At least, that’s the idea. You combine the CR with a bill that Democrats say is superfluous — because noncitizens already can’t vote — and you put House Democrats to a tough choice that can be used against them in their elections, and in turn, you put Senate Democrats to a question: Are you willing to shut down the government over preventing the SAVE Act?

But as Rep. Max Miller acknowledged to NOTUS on Wednesday night, when Schumer says no, he usually means it.

“To his credit,” Miller said, “he’s never put anything on that floor.”

And yet, Johnson hasn’t backed down — at least not yet and not fully.

President Donald Trump told Republicans on Tuesday that they should shut down the government if Democrats don’t cede to their demands on the SAVE Act. Johnson is trying to avoid that outcome, reasoning that a shutdown hurts vulnerable Republicans a lot more than Democrats.

But it’s that thinking which has led many conservatives to believe Johnson is unwilling to “fight” for GOP wins, even if he’s just trying to prevent GOP losses.

A number of conservatives have taken to accusing Johnson of, in effect, putting on a big show, trying to illustrate to Republicans that they can’t pass their bill and, ultimately, they have to accept what Democrats demand: a clean CR.

“We’re gonna get a clean CR, but without all the fake fighting,” Rep. Thomas Massie told NOTUS.

“There’s a lot of members that are frustrated,” Steube said. “Depending on what the majority looks like in January or after November, I certainly think it’s going to be challenging for him to get 218 on the floor.”

Rep. Cory Mills is one of those fuming. He’s been whipping as a “no” on Johnson’s CR plan since Congress returned, even with the added carrot of the SAVE Act.

“I’m not willing to go ahead and tie the noose further around the American people’s neck with economic failures when we know we’re gonna spend more this year,” Mills said. “We’re gonna spend more this year in our interest payments than our entire national defense.”

Mills — like the bill’s other detractors within the GOP — acknowledged that some version of a clean CR will pass the House and fund the government into the coming months, even if it’s something he hates. But Mills, if his track record is any indication, won’t be helping Johnson out.
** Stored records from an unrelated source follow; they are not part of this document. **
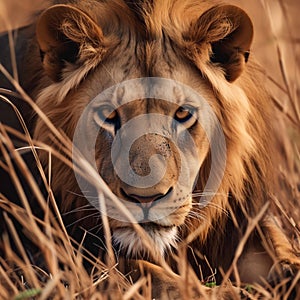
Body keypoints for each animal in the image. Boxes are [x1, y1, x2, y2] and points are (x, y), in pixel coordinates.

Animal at [0, 0, 298, 298]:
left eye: (182, 113)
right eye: (109, 115)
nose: (146, 198)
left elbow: (278, 247)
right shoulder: (46, 251)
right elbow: (143, 270)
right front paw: (226, 292)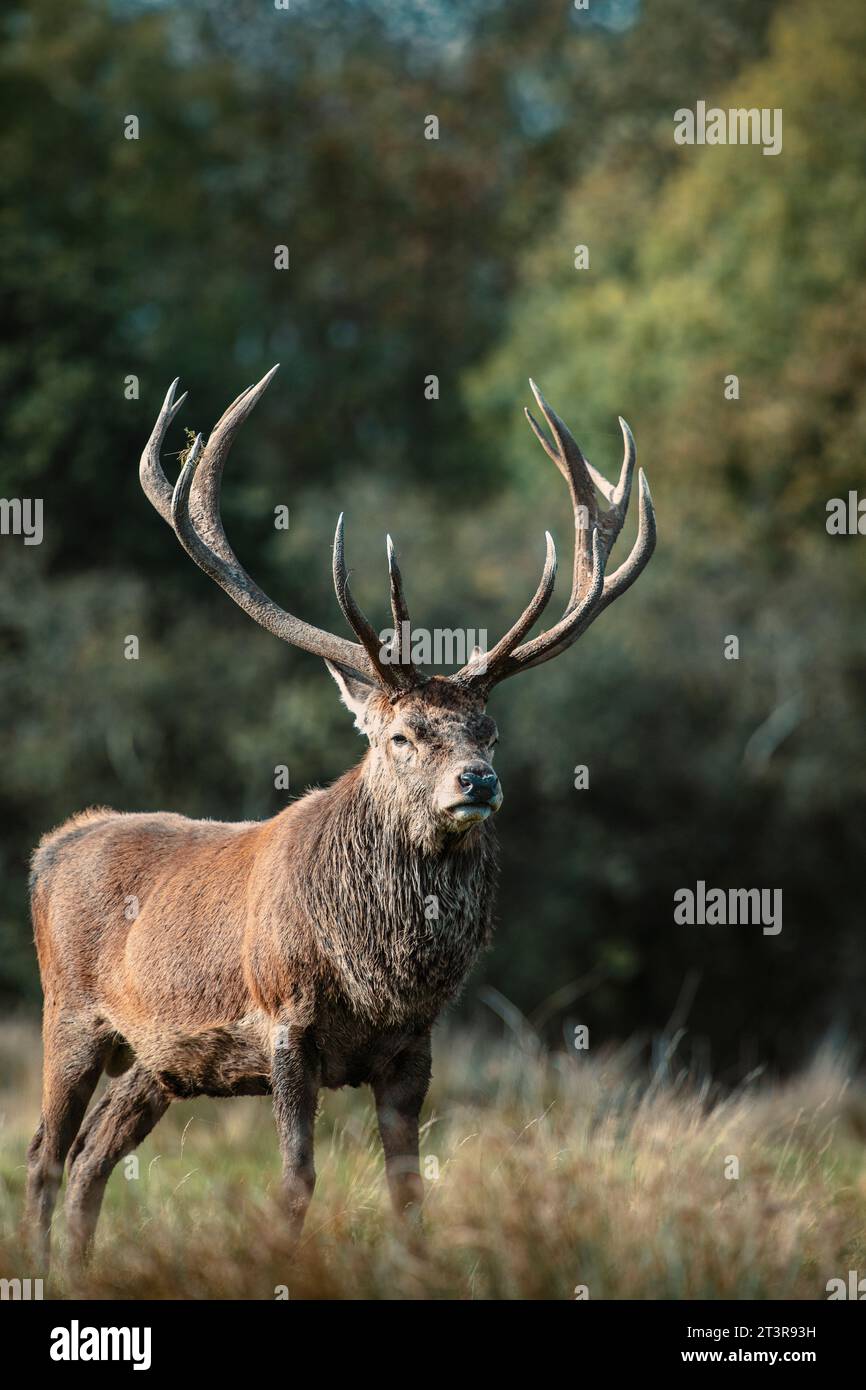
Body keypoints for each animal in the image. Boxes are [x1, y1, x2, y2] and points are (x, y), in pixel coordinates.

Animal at [25, 367, 655, 1266]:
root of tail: (50, 848)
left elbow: (410, 1191)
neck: (377, 974)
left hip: (158, 1060)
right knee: (44, 1156)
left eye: (489, 730)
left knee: (90, 1155)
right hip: (70, 1013)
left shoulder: (413, 1045)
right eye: (402, 734)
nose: (479, 782)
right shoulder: (285, 1020)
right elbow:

Nor will his close friend Rep. Eli Crane. Like much of the GOP conference, however, the Freedom Caucus member falls into a slightly different category of headache for Johnson. Crane has said he’d consider voting for Johnson’s stop-gap plan if it included the SAVE Act.

But in the current configuration, Crane is a firm no — and he’s increasingly disappointed in Johnson.

Crane said he could vote for a CR if Republicans were “willing to fight for something righteous.” But at the moment, with all the maneuvering already taking place, “I just don’t see that.”

After three days of flailing, the conference appears ready to haltingly accept the inevitable. While plenty are condemning Johnson for the near-certain outcome, an unexpected ally has come to the speaker’s defense.

Rep. Chip Roy — who back in January took a similar political tack — said Johnson’s budget “gimmicks” might get him removed from the speakership.

“If we end up with a CR into December, then it will just be another year in Washington,” Roy, a sponsor of the SAVE Act, said. “I don’t think it’s the best place to be.”

“But,” he continued, “when some members of the conference bind the hands of the speaker, then that’s where you go.”

“I find it ironic, but it is what it is,” Roy said, adding that some of his “self-described conservative friends are gagging on a gnat here.”

Still, other self-described conservatives were celebrating that they had stopped Johnson’s plan.

“It died,” Massie said. “That was my goal this week, was to kill that stupid thing.”


John T. Seward, who is a NOTUS reporter and an Allbritton Journalism Institute fellow, and Reese Gorman, who is a reporter at NOTUS, contributed to this report.